Likewise, using off-the-shelf SQL databases probably wouldn’t work either. The AWS Aurora relational database is a perfectly good database, Ahringer said, but its scale-up architecture and 64TB maximum database size would just be too limiting for a use case such as DATG’s. “We ended choosing MemSQL,” he said.
Ahringer said he was impressed with several aspects of MemSQL, including its capability to provide analytics and transaction capabilities simultaneously. He had some extra words to say about the company’s column-store, which is a disk-based storage mechanism designed to deliver fast reads on large data sets.
“As you add more and more data, it doesn’t really affect scale like you’d see in other databases,” he said. “If you’ve used relational databases, maybe they can handle very high concurrent inserts. But when you try to read the same data that you’re currently inserting, you’ll get locking or there’s a hot spot on the disk or something. It’s very problematic. Those kinds of databases just weren’t designed for that. MemSQL has figured out a way to get around that. You can do analytics on the data as soon as it’s been committed and there’s no contention with the data that’s getting inserted.”
Finally, DATG needed a front-end user interface where stakeholders can query the data and view dashboards. For this role, the company chose Looker. The product integrates natively with MemSQL and it was easy to get up and running, Ahringer said. “We were able to get the dashboards up very easily,” he said. “It’s a pretty nifty tool.”

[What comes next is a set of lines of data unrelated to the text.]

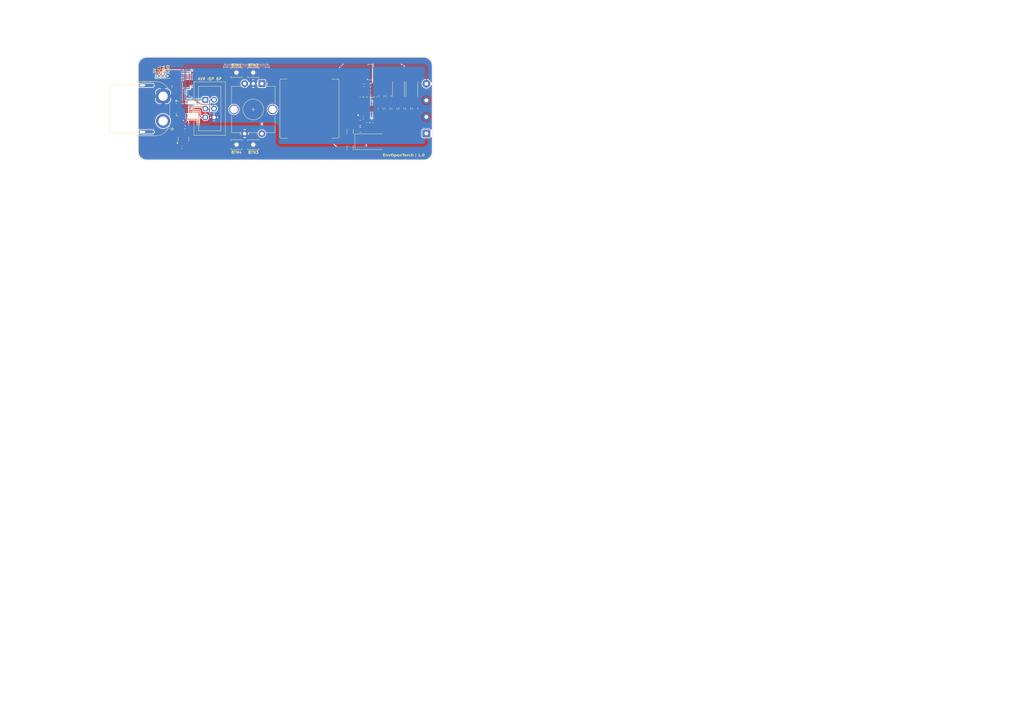
<source format=kicad_pcb>
(kicad_pcb
	(version 20240108)
	(generator "pcbnew")
	(generator_version "8.0")
	(general
		(thickness 1.6)
		(legacy_teardrops no)
	)
	(paper "A4")
	(title_block
		(title "EnvOpenTorch")
		(company "Envious.Design")
	)
	(layers
		(0 "F.Cu" signal)
		(31 "B.Cu" signal)
		(32 "B.Adhes" user "B.Adhesive")
		(33 "F.Adhes" user "F.Adhesive")
		(34 "B.Paste" user)
		(35 "F.Paste" user)
		(36 "B.SilkS" user "B.Silkscreen")
		(37 "F.SilkS" user "F.Silkscreen")
		(38 "B.Mask" user)
		(39 "F.Mask" user)
		(40 "Dwgs.User" user "User.Drawings")
		(41 "Cmts.User" user "User.Comments")
		(42 "Eco1.User" user "User.Eco1")
		(43 "Eco2.User" user "User.Eco2")
		(44 "Edge.Cuts" user)
		(45 "Margin" user)
		(46 "B.CrtYd" user "B.Courtyard")
		(47 "F.CrtYd" user "F.Courtyard")
		(48 "B.Fab" user)
		(49 "F.Fab" user)
	)
	(setup
		(stackup
			(layer "F.SilkS"
				(type "Top Silk Screen")
			)
			(layer "F.Paste"
				(type "Top Solder Paste")
			)
			(layer "F.Mask"
				(type "Top Solder Mask")
				(thickness 0.01)
			)
			(layer "F.Cu"
				(type "copper")
				(thickness 0.035)
			)
			(layer "dielectric 1"
				(type "core")
				(thickness 1.51)
				(material "FR4")
				(epsilon_r 4.5)
				(loss_tangent 0.02)
			)
			(layer "B.Cu"
				(type "copper")
				(thickness 0.035)
			)
			(layer "B.Mask"
				(type "Bottom Solder Mask")
				(thickness 0.01)
			)
			(layer "B.Paste"
				(type "Bottom Solder Paste")
			)
			(layer "B.SilkS"
				(type "Bottom Silk Screen")
			)
			(copper_finish "None")
			(dielectric_constraints no)
		)
		(pad_to_mask_clearance 0.005)
		(solder_mask_min_width 0.005)
		(allow_soldermask_bridges_in_footprints no)
		(pcbplotparams
			(layerselection 0x00010fc_ffffffff)
			(plot_on_all_layers_selection 0x0000000_00000000)
			(disableapertmacros no)
			(usegerberextensions no)
			(usegerberattributes yes)
			(usegerberadvancedattributes yes)
			(creategerberjobfile yes)
			(dashed_line_dash_ratio 12.000000)
			(dashed_line_gap_ratio 3.000000)
			(svgprecision 4)
			(plotframeref no)
			(viasonmask no)
			(mode 1)
			(useauxorigin no)
			(hpglpennumber 1)
			(hpglpenspeed 20)
			(hpglpendiameter 15.000000)
			(pdf_front_fp_property_popups yes)
			(pdf_back_fp_property_popups yes)
			(dxfpolygonmode yes)
			(dxfimperialunits yes)
			(dxfusepcbnewfont yes)
			(psnegative no)
			(psa4output no)
			(plotreference yes)
			(plotvalue yes)
			(plotfptext yes)
			(plotinvisibletext no)
			(sketchpadsonfab no)
			(subtractmaskfromsilk no)
			(outputformat 1)
			(mirror no)
			(drillshape 1)
			(scaleselection 1)
			(outputdirectory "")
		)
	)
	(net 0 "")
	(net 1 "GND")
	(net 2 "ROT_A")
	(net 3 "ROT_B")
	(net 4 "+5V")
	(net 5 "Net-(IC1-VCC)")
	(net 6 "Net-(IC1-CSN)")
	(net 7 "LED_V-")
	(net 8 "Net-(C15-Pad1)")
	(net 9 "Net-(IC1-SW)")
	(net 10 "Net-(IC1-ADIM{slash}HD)")
	(net 11 "LED_PWM_5V")
	(net 12 "Net-(IC1-TEMP)")
	(net 13 "Net-(IC1-FSET)")
	(net 14 "Net-(IC1-COMP)")
	(net 15 "Net-(IC1-UVP)")
	(net 16 "VCC")
	(net 17 "Net-(D1-K)")
	(net 18 "LED V+")
	(net 19 "Net-(IC1-CSP)")
	(net 20 "therm1_adc")
	(net 21 "/MCU/PC3")
	(net 22 "/MCU/PA2")
	(net 23 "/MCU/PA1")
	(net 24 "/MCU/PA3")
	(net 25 "/MCU/PC2")
	(net 26 "/MCU/PA0")
	(net 27 "BTN1")
	(net 28 "BTN2")
	(net 29 "BTN3")
	(net 30 "BTN4")
	(net 31 "BTN5")
	(net 32 "/MCU/PB3")
	(net 33 "SDA")
	(net 34 "SCL")
	(net 35 "therm1_adc-P")
	(net 36 "therm1_adc-N")
	(footprint "Capacitor_SMD:C_0402_1005Metric" (layer "F.Cu") (at 105.369999 34.15 180))
	(footprint "Resistor_SMD:R_0402_1005Metric" (layer "F.Cu") (at 106.975 28.125001 90))
	(footprint "Capacitor_SMD:C_0402_1005Metric" (layer "F.Cu") (at 53.67 36 180))
	(footprint "Resistor_SMD:R_0402_1005Metric" (layer "F.Cu") (at 104.825 28.125 90))
	(footprint "Capacitor_SMD:C_0805_2012Metric" (layer "F.Cu") (at 112.4 31.5 -90))
	(footprint "Resistor_SMD:R_0402_1005Metric" (layer "F.Cu") (at 107.75 35.55 90))
	(footprint "Button_Switch_SMD:SW_SPST_B3U-1000P-B" (layer "F.Cu") (at 68.6 41.95))
	(footprint "Button_Switch_SMD:SW_SPST_B3U-1000P-B" (layer "F.Cu") (at 68.55 21.05))
	(footprint "Button_Switch_SMD:SW_SPST_B3U-1000P-B" (layer "F.Cu") (at 73.45 41.95))
	(footprint "Capacitor_SMD:C_0805_2012Metric" (layer "F.Cu") (at 104.499999 37.649999 180))
	(footprint "Resistor_SMD:R_0402_1005Metric" (layer "F.Cu") (at 107.45 24.725 180))
	(footprint "TPS922054DMTR:SON65P300X450X100-15N-D" (layer "F.Cu") (at 106.5 31.5 90))
	(footprint "Capacitor_SMD:C_0805_2012Metric" (layer "F.Cu") (at 112.65 27.85 -90))
	(footprint "Capacitor_SMD:C_0805_2012Metric" (layer "F.Cu") (at 114.4 31.5 -90))
	(footprint "Button_Switch_SMD:SW_SPST_B3U-1000P-B" (layer "F.Cu") (at 73.45 21.05))
	(footprint "Resistor_SMD:R_0402_1005Metric" (layer "F.Cu") (at 105.8 28.125 90))
	(footprint "Capacitor_Tantalum_SMD:CP_EIA-7343-43_Kemet-X" (layer "F.Cu") (at 107.35 41.1))
	(footprint "Capacitor_SMD:C_0402_1005Metric" (layer "F.Cu") (at 107.425 26.675))
	(footprint "Capacitor_SMD:C_0805_2012Metric" (layer "F.Cu") (at 118.4 31.5 -90))
	(footprint "Connector_Wire:SolderWire-0.5sqmm_1x04_P4.8mm_D0.9mm_OD2.3mm" (layer "F.Cu") (at 123.65 38.7 90))
	(footprint "Resistor_SMD:R_2512_6332Metric" (layer "F.Cu") (at 119.45 25.8375 -90))
	(footprint "Connector_AMASS:AMASS_XT60PW-F_1x02_P7.20mm_Horizontal" (layer "F.Cu") (at 47.3 27.9 90))
	(footprint "Resistor_SMD:R_2512_6332Metric" (layer "F.Cu") (at 115.55 25.8375 -90))
	(footprint "Resistor_SMD:R_0402_1005Metric" (layer "F.Cu") (at 105.55 24.725 180))
	(footprint "NetTie:NetTie-2_SMD_Pad2.0mm" (layer "F.Cu") (at 111.635786 36.014214 45))
	(footprint "Connector_IDC:IDC-Header_2x03_P2.54mm_Vertical" (layer "F.Cu") (at 59.5475 28.955))
	(footprint "Capacitor_SMD:C_0805_2012Metric" (layer "F.Cu") (at 116.399999 31.5 -90))
	(footprint "Resistor_SMD:R_0402_1005Metric" (layer "F.Cu") (at 107.95 28.125001 90))
	(footprint "Capacitor_SMD:C_0402_1005Metric" (layer "F.Cu") (at 53.67 36.95 180))
	(footprint "Capacitor_SMD:C_0402_1005Metric" (layer "F.Cu") (at 52.73 42.75))
	(footprint "Capacitor_SMD:C_0402_1005Metric" (layer "F.Cu") (at 107.425 25.7))
	(footprint "Package_TO_SOT_SMD:TO-277A" (layer "F.Cu") (at 109.875 20.925 90))
	(footprint "Capacitor_SMD:C_1206_3216Metric" (layer "F.Cu") (at 101.55 38.2 90))
	(footprint "Inductor_SMD:L_Bourns_SRP1770TA_16.9x16.9mm" (layer "F.Cu") (at 89.75 31.5 90))
	(footprint "Capacitor_SMD:C_0805_2012Metric" (layer "F.Cu") (at 120.4 31.499999 -90))
	(footprint "Capacitor_SMD:C_0805_2012Metric" (layer "F.Cu") (at 104.499999 35.65 180))
	(footprint "Capacitor_SMD:C_0805_2012Metric" (layer "F.Cu") (at 110.65 27.85 -90))
	(footprint "Capacitor_SMD:C_0402_1005Metric" (layer "F.Cu") (at 53.67 37.9 180))
	(footprint "Package_TO_SOT_SMD:SOT-23" (layer "F.Cu") (at 53.2 40.3 90))
	(footprint "Capacitor_SMD:C_1206_3216Metric" (layer "F.Cu") (at 101.55 42.875 -90))
	(footprint "Capacitor_SMD:C_0805_2012Metric"
		(layer "F.Cu")
		(uuid "
... [243262 chars truncated]
</source>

DATG is also utilizing pre-built integration between MemSQL and Apache Spark. According to Ahringer, the company has created small Spark jobs that read data directly from MemSQL and write the data as Parquet files on S3. This makes it easy to share data stored in MemSQL with other groups within ABC or Disney without giving them direct access to the underlying database.

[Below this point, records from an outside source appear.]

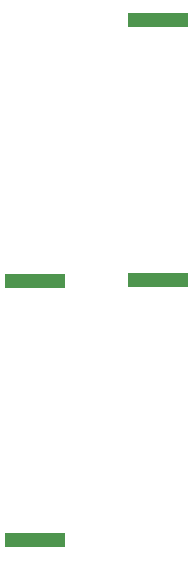
<source format=gbr>
G04 #@! TF.GenerationSoftware,KiCad,Pcbnew,(5.1.12-1-10_14)*
G04 #@! TF.CreationDate,2021-12-30T21:01:29-05:00*
G04 #@! TF.ProjectId,blinky,626c696e-6b79-42e6-9b69-6361645f7063,rev?*
G04 #@! TF.SameCoordinates,Original*
G04 #@! TF.FileFunction,Paste,Bot*
G04 #@! TF.FilePolarity,Positive*
%FSLAX46Y46*%
G04 Gerber Fmt 4.6, Leading zero omitted, Abs format (unit mm)*
G04 Created by KiCad (PCBNEW (5.1.12-1-10_14)) date 2021-12-30 21:01:29*
%MOMM*%
%LPD*%
G01*
G04 APERTURE LIST*
%ADD10R,5.080000X1.270000*%
G04 APERTURE END LIST*
D10*
G04 #@! TO.C,BT1*
X76879000Y-128748500D03*
X76879000Y-150718500D03*
G04 #@! TD*
G04 #@! TO.C,BT2*
X87356500Y-128684000D03*
X87356500Y-106714000D03*
G04 #@! TD*
M02*

</source>
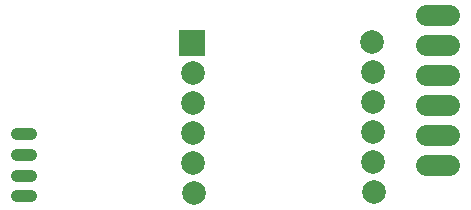
<source format=gbr>
%FSLAX34Y34*%
%MOMM*%
%LNSOLDERMASK_TOP*%
G71*
G01*
%ADD10C,1.800*%
%ADD11C,1.000*%
%ADD12C,2.000*%
%LPD*%
G54D10*
X644400Y180200D02*
X664400Y180200D01*
G54D10*
X644400Y154800D02*
X664400Y154800D01*
G54D10*
X644400Y53200D02*
X664400Y53200D01*
G54D10*
X644400Y129400D02*
X664400Y129400D01*
G54D10*
X644400Y104000D02*
X664400Y104000D01*
G54D10*
X644400Y78600D02*
X664400Y78600D01*
G54D11*
X298500Y79500D02*
X310500Y79500D01*
G54D11*
X298500Y62000D02*
X310500Y62000D01*
G54D11*
X298500Y44500D02*
X310500Y44500D01*
G54D11*
X298500Y27000D02*
X310500Y27000D01*
G36*
X457735Y167739D02*
X457927Y145739D01*
X435928Y145547D01*
X435736Y167547D01*
X457735Y167739D01*
G37*
X447053Y131244D02*
G54D12*
D03*
X447275Y105845D02*
G54D12*
D03*
X447497Y80446D02*
G54D12*
D03*
X447718Y55047D02*
G54D12*
D03*
X447940Y29648D02*
G54D12*
D03*
X600334Y30978D02*
G54D12*
D03*
X600112Y56377D02*
G54D12*
D03*
X599891Y81776D02*
G54D12*
D03*
X599669Y107175D02*
G54D12*
D03*
X599448Y132574D02*
G54D12*
D03*
X599226Y157973D02*
G54D12*
D03*
M02*

</source>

“Maybe they have their own Hadoop cluster or other data science groups who want access to large amount of data,” he said. “We can give them access to disk without really having to worry about all these different stakeholders connecting directly to our database.”
Today DATG is routing and landing tens of thousands of events per second through its real-time data analytics pipeline. Business stakeholders are have visibility into user behavior right as it happens from intuitive dashboards, while off-line batch interfaces provide the potential for more fine-grained, after-the-fact analysis.

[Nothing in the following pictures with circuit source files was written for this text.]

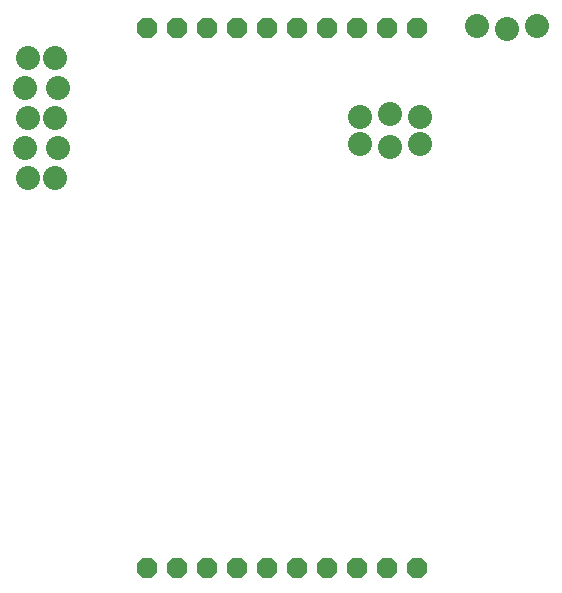
<source format=gbs>
G75*
%MOIN*%
%OFA0B0*%
%FSLAX25Y25*%
%IPPOS*%
%LPD*%
%AMOC8*
5,1,8,0,0,1.08239X$1,22.5*
%
%ADD10OC8,0.06900*%
%ADD11C,0.08000*%
D10*
X0060000Y0015000D03*
X0070000Y0015000D03*
X0080000Y0015000D03*
X0090000Y0015000D03*
X0100000Y0015000D03*
X0110000Y0015000D03*
X0120000Y0015000D03*
X0130000Y0015000D03*
X0140000Y0015000D03*
X0150000Y0015000D03*
X0150000Y0195000D03*
X0140000Y0195000D03*
X0130000Y0195000D03*
X0120000Y0195000D03*
X0110000Y0195000D03*
X0100000Y0195000D03*
X0090000Y0195000D03*
X0080000Y0195000D03*
X0070000Y0195000D03*
X0060000Y0195000D03*
D11*
X0030500Y0175000D03*
X0029500Y0165000D03*
X0020500Y0165000D03*
X0019500Y0155000D03*
X0020500Y0145000D03*
X0029500Y0145000D03*
X0030500Y0155000D03*
X0019500Y0175000D03*
X0020500Y0185000D03*
X0029500Y0185000D03*
X0131063Y0165131D03*
X0131037Y0156069D03*
X0141037Y0155069D03*
X0151037Y0156069D03*
X0151063Y0165131D03*
X0141063Y0166131D03*
X0170000Y0195500D03*
X0180000Y0194500D03*
X0190000Y0195500D03*
M02*

</source>
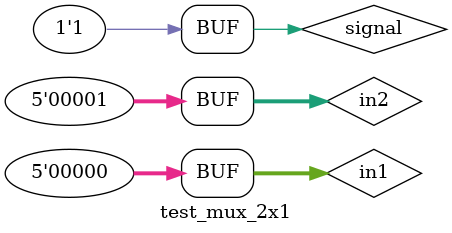
<source format=v>
`timescale 1ns / 1ps


module test_mux_2x1;

	// Inputs
	reg [4:0] in1;
	reg [4:0] in2;
	reg signal;

	// Outputs
	wire [4:0] out;

	// Instantiate the Unit Under Test (UUT)
	mux_2x1 uut (
		.in1(in1), 
		.in2(in2), 
		.signal(signal), 
		.out(out)
	);

	initial begin
		$monitor("in1 = %b, in2 = %b, signal = %b, out = %b", in1, in2, signal, out);
		// Initialize Inputs
		in1 = 5'b0;
		in2 = 5'b1;
		signal = 0;

		// Wait 100 ns for global reset to finish
		#100;
		in1 = 5'b0;
		in2 = 5'b1;
		signal = 1;
        
		// Add stimulus here

	end
      
endmodule


</source>
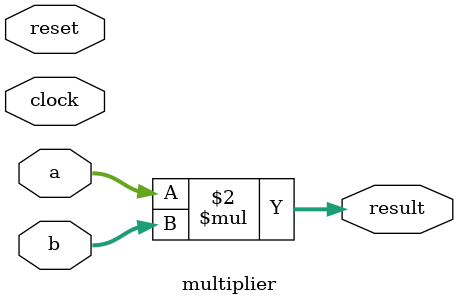
<source format=v>
`timescale 1ns/1ps

module multiplier (
    input wire clock,
    input wire reset,
    input wire [4:0] a,
    input wire [4:0] b,
    output reg [9:0] result
);
  reg [9:0] c;
  always @(*) begin
    result <= a * b;
  end
  always @(posedge clock or posedge reset) begin
    if(reset) begin
        c<=0;
    end
    else begin
        c <= result;
    end
  end
endmodule
</source>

The goal was to improve the overall customer experience, and it’s working, Ahringer said. “That’s really what we’re trying to do,” he said. “Being able to have access to the data in real time – like what the user is doing in our application, what are they watching, and are they experiencing any problems — really opens the door to lots of things that we haven’t been able to do before.”
For example, based on what show a user is watching and how they’re watching it, DATG can dynamically change the navigation of the application. DATG’s data scientists can use machine learning techniques to determine which customers are most likely to binge watch an entire season, or even make recommendations to help customers catch up with their favorite shows. By monitoring bitrates, DATG can detect bandwidth problems with carriers and work with them to resolve the problems so that it minimizes the impact on joint customers.
“The overall goal is trying to improve the user experience and all these things are possible if you have access to the data more quickly,” Ahringer said.